一方その頃
2本目です!
創真が牢屋を脱獄し、転移陣を見つけていた頃、フェルは自分の部屋に居た。
族長である父(もちろん天使族にも家族がいて、天使族の全員が血の繋がりなど関係なく主神をお父様、と慕っているのである)にしばらく大人しくしているようにと部屋に半ば閉じ込められる形であるのである。
フェルは月明かりに照らされる自分の部屋の壁を見つめながらあの時の事を思い出す。
『連れてきてしまったからには仕方ないその者は処刑とする』
その言葉と同時に部屋に入ってきた二人が創真の頭を殴り気絶させる。
『創真!?、メオン!ビクトルク!その人はいい人、きっとこの現状をどうにかしてくれる!お願い止めて!』
部屋に入ってきた二人は古くからの顔見知りでそこそこ仲の良い二人であった。
『君はこいつに騙されたんだよ。大丈夫これで君は自由だ』
必死に創真を助けようと説得を試みるが全く聞く耳を持ってくれない二人は、そのまま創真を担いで何処かへ行ってしまった。

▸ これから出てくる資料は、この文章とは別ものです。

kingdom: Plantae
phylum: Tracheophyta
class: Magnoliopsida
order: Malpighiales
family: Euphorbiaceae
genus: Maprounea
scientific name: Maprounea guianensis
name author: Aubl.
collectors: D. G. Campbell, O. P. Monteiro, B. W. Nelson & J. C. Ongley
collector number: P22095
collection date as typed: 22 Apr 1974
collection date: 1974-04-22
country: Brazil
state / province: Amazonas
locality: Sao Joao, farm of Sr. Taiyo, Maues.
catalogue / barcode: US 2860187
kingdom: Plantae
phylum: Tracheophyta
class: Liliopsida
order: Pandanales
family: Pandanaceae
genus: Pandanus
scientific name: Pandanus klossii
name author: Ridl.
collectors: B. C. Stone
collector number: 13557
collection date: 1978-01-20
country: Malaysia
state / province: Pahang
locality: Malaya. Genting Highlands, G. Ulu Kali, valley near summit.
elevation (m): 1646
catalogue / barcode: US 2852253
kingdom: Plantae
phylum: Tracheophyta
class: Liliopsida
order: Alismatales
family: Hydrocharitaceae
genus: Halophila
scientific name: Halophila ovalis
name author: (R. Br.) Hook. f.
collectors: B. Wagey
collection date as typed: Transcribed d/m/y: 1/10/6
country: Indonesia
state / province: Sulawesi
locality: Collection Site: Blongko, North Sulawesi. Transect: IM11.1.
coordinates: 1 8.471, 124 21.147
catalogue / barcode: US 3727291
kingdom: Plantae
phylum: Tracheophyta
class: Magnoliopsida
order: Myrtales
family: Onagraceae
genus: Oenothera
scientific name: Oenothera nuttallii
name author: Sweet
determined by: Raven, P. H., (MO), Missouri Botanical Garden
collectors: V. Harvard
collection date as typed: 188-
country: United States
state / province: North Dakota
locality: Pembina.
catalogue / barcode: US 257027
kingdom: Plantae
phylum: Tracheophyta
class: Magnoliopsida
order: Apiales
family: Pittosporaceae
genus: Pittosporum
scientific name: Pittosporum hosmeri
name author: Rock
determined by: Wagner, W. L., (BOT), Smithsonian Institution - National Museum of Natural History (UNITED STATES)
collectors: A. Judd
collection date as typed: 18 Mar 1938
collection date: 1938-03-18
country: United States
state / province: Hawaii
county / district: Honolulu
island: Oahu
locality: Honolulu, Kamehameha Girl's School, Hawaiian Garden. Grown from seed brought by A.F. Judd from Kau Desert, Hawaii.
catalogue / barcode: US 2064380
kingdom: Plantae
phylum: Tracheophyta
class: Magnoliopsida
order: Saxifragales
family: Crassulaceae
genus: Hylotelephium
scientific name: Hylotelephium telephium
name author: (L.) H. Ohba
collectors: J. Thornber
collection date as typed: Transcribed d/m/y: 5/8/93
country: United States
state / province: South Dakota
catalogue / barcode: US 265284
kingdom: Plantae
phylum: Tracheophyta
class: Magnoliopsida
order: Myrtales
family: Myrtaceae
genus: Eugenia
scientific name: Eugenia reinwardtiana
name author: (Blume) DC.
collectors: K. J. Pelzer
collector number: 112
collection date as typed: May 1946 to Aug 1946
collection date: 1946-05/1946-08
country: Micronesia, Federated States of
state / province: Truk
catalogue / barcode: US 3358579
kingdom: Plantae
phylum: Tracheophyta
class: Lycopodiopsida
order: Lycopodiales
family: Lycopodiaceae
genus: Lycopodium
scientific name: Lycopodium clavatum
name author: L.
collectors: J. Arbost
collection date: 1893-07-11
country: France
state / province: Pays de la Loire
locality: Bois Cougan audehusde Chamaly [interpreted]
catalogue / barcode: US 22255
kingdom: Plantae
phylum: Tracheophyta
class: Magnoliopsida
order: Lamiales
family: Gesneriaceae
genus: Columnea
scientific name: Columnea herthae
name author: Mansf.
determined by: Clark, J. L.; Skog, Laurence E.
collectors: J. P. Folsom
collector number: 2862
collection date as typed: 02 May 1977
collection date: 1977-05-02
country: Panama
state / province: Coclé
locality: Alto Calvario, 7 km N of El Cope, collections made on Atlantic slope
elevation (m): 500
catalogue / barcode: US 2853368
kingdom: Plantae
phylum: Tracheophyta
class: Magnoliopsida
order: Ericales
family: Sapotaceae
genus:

その後、族長である父に部屋へ入れられてしまったのだ。
「創真は、約束してくれた。なんとかするって。それなのに、なんで皆分かってくれないの?」
フェルは皆が分かってくれないこの現状にただ呟くしかなかった。
「お父様はあの時、創真を処刑すると言った。なら連れてくなら多分・・・」
ラズベリー処刑場
その場所は天使族ではない別の種族が犯罪を犯し、処刑を言い渡された時に連れて行かれる場所。
ラズベリー処刑場は、監獄でもあり処刑代でもあるのだ。処刑場の中に入れば特殊な素材で出来た壁や石が囚人の魔力を際限なく吸い取り、魔力量の多い天使族でも1日も居れば魔力枯渇で死ぬ。
更にラズベリー処刑場の外にはエンシャントドラゴンに限らず全てのドラゴンがごく稀に起こす【魔力暴走】と言う病が発症したドラゴン達で溢れている。
【魔力暴走】というのはドラゴンだけが発症する病で一度、発症すれば知能が低下して暴れまわるだけの獣と化す。更に【魔力暴走】を治す方法は見つかっておらず仕方なく街から遠く離れた場所へと連れて行くのだ。
そんなドラゴン達が時々処刑場の中に入り囚人達を殺して回るのだ。
正に一度入れられてしまえば死んでもそこから出る事は叶わない、地獄。
フェルはその先を言いかけて躊躇うのも頷けるような場所なのだ。
創真が連れていかれて数時間、今や創真の生存の確率は驚くほど低い。
『何故連れてきた』『人族だぞ』
フェルの心の中は父が言った冷酷な言葉が何度も渦巻いていた。
確かに創真は人族だ。それは5年前の大事件の首謀者と同じ種族。
でも、それだけなのだ。果たして同じ種族、と言うだけであれ程まで憎まなければならないのだろうか?
「そんなの、おかしい。人族だけど創真は、何もしてない、それなのに処刑なんて絶対におかしい」
そう呟いたフェルはすぐに出かける支度を始め、数分後には窓から飛び出していた。
ラズベリー処刑場がある方向へ向かって。
創真がもう既に抜け出しているとも知らずに創真を助けるため、必死に向かうのであった。